On the deal, MannKind shares traded as high as $1.75 better intraday before easing back to close up by $1.20, or 11.73%, at $11.43.

Based in Valencia, Calif., MannKind is a biotechnology company focused on therapeutic treatments for cancer and diabetes. Proceeds are earmarked for product development, working capital and general corporate purposes.

MannKind has agreed to register the shares associated with the PIPE transaction, but a time frame was not specified.

Protein Design spikes on Biogen deal

Protein Design Labs shares surged as much as 18% on Wednesday on news of a deal with Biogen Idec to jointly develop three antibodies in return for an upfront payment of $40 million and the sale of $100 million of its shares to Biogen.

By day's end the stock has dropped back to close up by $2.94, or 12.62%, at $26.24. Meanwhile, Biogen shares ended off by 15 cents, or 0.37%, to $40.69.

The two biotechs said they will share the costs of developing the antibodies daclizumab - currently being tested for the treatment of multiple sclerosis - volociximab, which is being tested to prevent tumor growth - and fontolizumab, which targets autoimmune diseases.

If the project succeeds, Protein Design Labs would be entitled to up to $660 million in milestone payments, the company said. But some analysts were estimating the deal has a potential value of $800 million, and several sellside shops upped their targets on the stock on the event.

"In our view, this deal is a big win," said JMP Securities analyst Charles C. Duncan.

Players were particularly intrigued with the prospects regarding MS given that in February, Biogen and partner Elan Corp. plc withdrew their MS development drug Tysabri from the market because of a potentially fatal brain condition contracted by a patients in trials. Protein Design Labs is conducting a phase II trial of its MS antibody and initial results are anticipated in the second half of 2005.

On Thursday after the closing bell, Protein Design Labs is scheduled to report second-quarter results.

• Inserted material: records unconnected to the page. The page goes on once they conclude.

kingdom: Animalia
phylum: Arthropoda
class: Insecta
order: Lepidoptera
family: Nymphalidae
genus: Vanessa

Impax Labs drops on estimates

Generic drugmaker Impax Labs, which has been hammered off and on for months by delays in filing its financial reports with the SEC, provided estimated results Wednesday and the market snubbed the company's numbers. The stock dropped $1.45, or 8.95%, on the day to close at $14.76.

Impax reported first half revenues of $78.1 million and first half net income of $10 million, far off analysts' expectations. The company estimated second-quarter net income of $3.9 million, which would compare to estimated net income of $6.1 million in the first quarter. Net income for the six-month ended June 30 includes costs associated with redeeming its $95 million of 1.25% convertible bonds.

Impax Labs said those numbers are good, if the SEC makes no change in its proposed revenue-recognition policy. At first glance, onlookers said the numbers look optimistic, but a sellside trader in New York said he "feels less hopeful as more time passes without filing" the financials at the SEC.

"I never did see where the sales could come from with the products that would be approved. It takes a long time for a generic drug to work through the system," the sellsider said. "Then, there are the delays from patent litigation - I think there are three separate actions coming up this fall."

Impax said its financial reports, delayed while federal regulators mull how to report sales from Teva Pharmaceuticals, are being assessed by the Office of the Chief Accountant of the Securities and Exchange Commission.

Any final decision on proposed revenue-recognition policy will have no effect on the company's liquidity or cash position, it said.